I've met some cats who have been indifferent to tuna. But they are far outnumbered by the cats who go absolutely nuts for it.

Housecats are domesticated animals, and creatures of instinct; their ancient ancestors had to live by solitary hunting and fishing with no human assistance. In the millenia since the first wild cat crept close to a campfire to get some scraps, the world has seen a prodigious number of animal species disappear into extinction.

I wonder, then, if the ancestral wildcats who fished the shallow waters of rivers and ponds might not have favored a particular species of fish. This fish was savory, and easily caught, perhaps because it suicidally spawned in shallow freshwater like salmon.
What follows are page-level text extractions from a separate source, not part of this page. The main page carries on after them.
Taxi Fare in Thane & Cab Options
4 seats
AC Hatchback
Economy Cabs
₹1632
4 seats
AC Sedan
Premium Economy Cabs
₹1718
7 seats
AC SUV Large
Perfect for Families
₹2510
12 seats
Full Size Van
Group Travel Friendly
Consequently, early humans hunted it into oblivion long before a record could be made of its existence.

And while that fish is long gone, and most modern domestic cats (with the notable exception of uncommon breeds like the Turkish Angora, which is quite happy to dive right into a river after its prey) won't swim except in desperation, housecats' tongues remain tuned to appreciate the tuna that approximates its taste.